**Passage shown:**
########################################
# What breed is my rooster?



## dls1987 (Aug 1, 2016)

Hi, does anyone know the breed of my rooster? He is 11 weeks old.


----------



## Nm156 (May 16, 2015)

Mixed breed rooster is my guess.


----------



## seminole wind (Aug 22, 2015)

Pretty rooster. I wonder if there's any BLRW in there


----------



## WeeLittleChicken (Aug 31, 2012)

His face looks very gamey to me. I would guess he's probably a cross between some sort of game fowl and something else. Couldn't tell you what the something else would be but he's a pretty thing! Love the blue.


----------



## head (Aug 1, 2016)

A red roster maybey


----------



## chickenqueen (Jan 9, 2016)

Is he little?He looks like the game birds someone,maybe the ohio dept of natural resources,turns loose every year at the nature preserve up the road.Someone does it every year about the middle of August,a couple of weeks before hunting season opens.I used to catch some but they are wild little birds so I quit but there is no listing of these birds on any state hunting manuals,I have no clue what they are,who turns them loose and why.Sept.1st starts squirrel and dove season and that's it as far as I know.I've never seen a chicken-like bird on any hunting lists.
########################################
**Extracted data entries:**
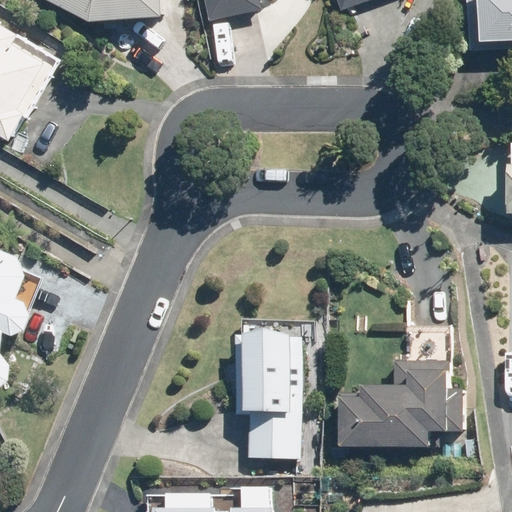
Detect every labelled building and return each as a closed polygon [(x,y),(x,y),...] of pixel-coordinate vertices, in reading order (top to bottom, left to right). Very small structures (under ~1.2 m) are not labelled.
[(133,27),(132,16),(179,13),(177,0),(62,0),(82,10),(101,18),(108,18),(108,29),(133,27)] [(208,0),(213,22),(266,11),(263,0),(208,0)] [(511,0),(478,0),(479,45),(511,44),(511,0)] [(6,20),(8,17),(0,12),(0,124),(26,138),(40,110),(35,108),(60,60),(27,43),(31,33),(6,20)] [(35,306),(26,302),(36,278),(29,261),(12,253),(0,257),(0,391),(3,392),(15,383),(17,369),(8,357),(11,335),(21,337),(35,332),(40,319),(35,306)] [(261,414),(258,454),(310,457),(317,334),(288,333),(289,320),(255,318),(254,333),(251,332),(246,413),(261,414)] [(399,390),(369,390),(369,398),(369,402),(348,402),(348,450),(439,451),(439,436),(448,436),(457,437),(457,434),(469,434),(470,392),(467,392),(468,373),(463,373),(463,366),(462,366),(462,363),(399,364),(399,390)] [(284,511),(285,506),(280,506),(281,486),(254,485),(253,505),(246,505),(247,491),(241,490),(241,489),(222,489),(222,492),(179,491),(178,507),(168,507),(167,511),(284,511)]
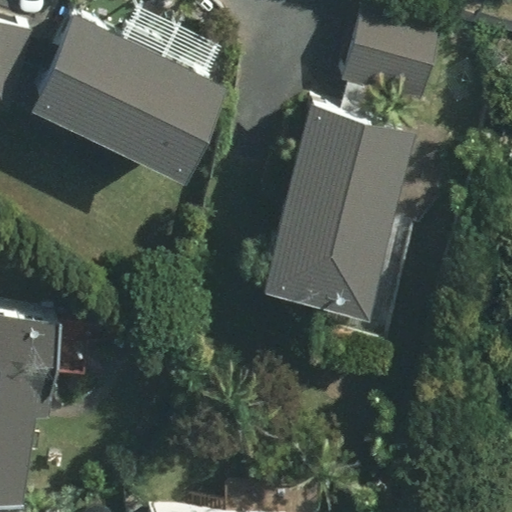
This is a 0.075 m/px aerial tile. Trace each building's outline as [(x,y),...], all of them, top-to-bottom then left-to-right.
[(434,16),(376,0),(352,0),(333,71),(413,93),(434,16)] [(201,83),(53,10),(8,101),(156,174),(201,83)] [(0,79),(17,25),(0,19),(0,79)] [(393,124),(286,99),(240,288),(348,313),(393,124)] [(41,314),(0,308),(0,486),(12,405),(27,407),(41,314)]
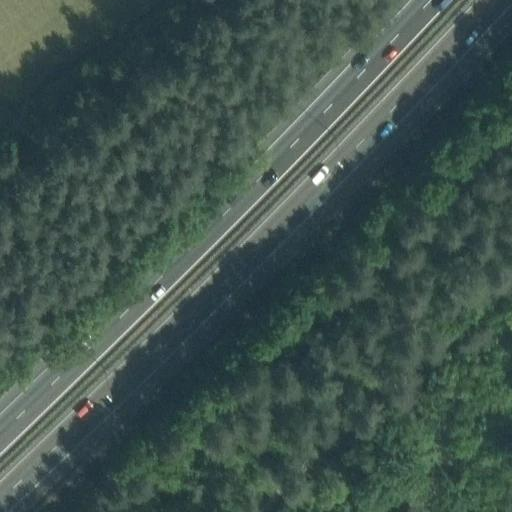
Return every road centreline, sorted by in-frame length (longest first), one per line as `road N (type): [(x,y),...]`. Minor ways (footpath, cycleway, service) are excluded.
road 1 (motorway): [(0,499),(149,364),(499,0)]
road 2 (motorway): [(429,0),(112,334),(0,436)]
road 3 (track): [(268,511),(397,386)]
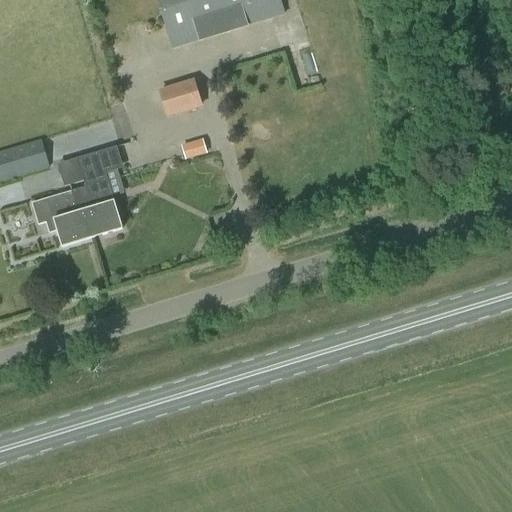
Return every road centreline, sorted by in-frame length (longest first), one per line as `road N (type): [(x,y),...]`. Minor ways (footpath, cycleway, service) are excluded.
road 1 (primary): [(0,449),(511,294)]
road 2 (unclassified): [(0,361),(511,207)]
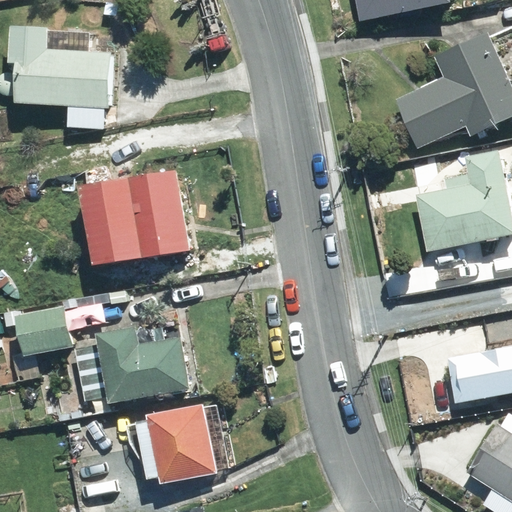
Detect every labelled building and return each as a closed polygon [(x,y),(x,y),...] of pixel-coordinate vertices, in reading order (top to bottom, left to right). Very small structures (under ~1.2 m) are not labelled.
[(456,7),(455,0),(358,0),(363,25),(456,7)] [(24,31),(20,77),(28,77),(27,93),(27,117),(77,118),(76,135),(113,138),(119,57),(93,56),(94,34),(24,31)] [(492,37),(439,61),(448,81),(399,104),(420,151),(469,129),(474,140),(511,123),(511,32),(494,41),(492,37)] [(446,183),(448,195),(418,200),(429,255),(511,239),(511,191),(505,155),(469,162),(472,178),(446,183)] [(179,176),(135,183),(148,261),(192,254),(179,176)] [(135,183),(85,191),(98,270),(148,261),(135,183)] [(68,310),(20,320),(28,360),(76,351),(68,310)] [(184,339),(142,347),(139,330),(100,337),(101,347),(77,351),(78,353),(87,404),(111,400),(113,407),(194,392),(184,339)] [(493,343),(461,349),(471,412),(505,407),(505,403),(511,402),(511,358),(496,361),(493,343)] [(162,478),(165,489),(220,477),(206,412),(205,407),(153,418),(155,425),(141,428),(152,480),(162,478)] [(469,476),(511,503),(511,423),(506,420),(469,476)]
########################################
**Work to complete:**
A. In the rooster breed thread, how old does the original poster say the rooster is?
B. Resume the rooster breed thread from the point where it stops.
The listing has no role here.

**Answers to the exercise:**
A. He is 11 weeks old.

B.
----------



## Fiere (Feb 26, 2014)

He's an Easter Egger, not a breed per se, but a cross - a lot of them are highly influenced by a large amount of Ameraucana blood and have a type akin to the Ameraucana (loose body style, pea comb, beard etc) though any mix that lays green eggs is going to be an Easter Egger.
This guy is not exception although he definitely has something gamey in his lineage as well.


----------



## WeeLittleChicken (Aug 31, 2012)

I should probably specify when I say game bird I do not mean a separate species like a chukar, partridge, quail, or pheasant (these would be the birds released for hunting.) I mean a chicken whose lineage goes back to some of the old cock fighting breeds - like Old English Game Birds, American Game Fowl, Malays, even Modern Games.)

This is NOT to say he was a fighting bird. Most game fowl in the US these days are bred for their beauty and good nature towards humans. Case in point the Modern Games have been bred so ridiculously I am pretty sure they'd just immediately loose a fight if they ever found themselves in one!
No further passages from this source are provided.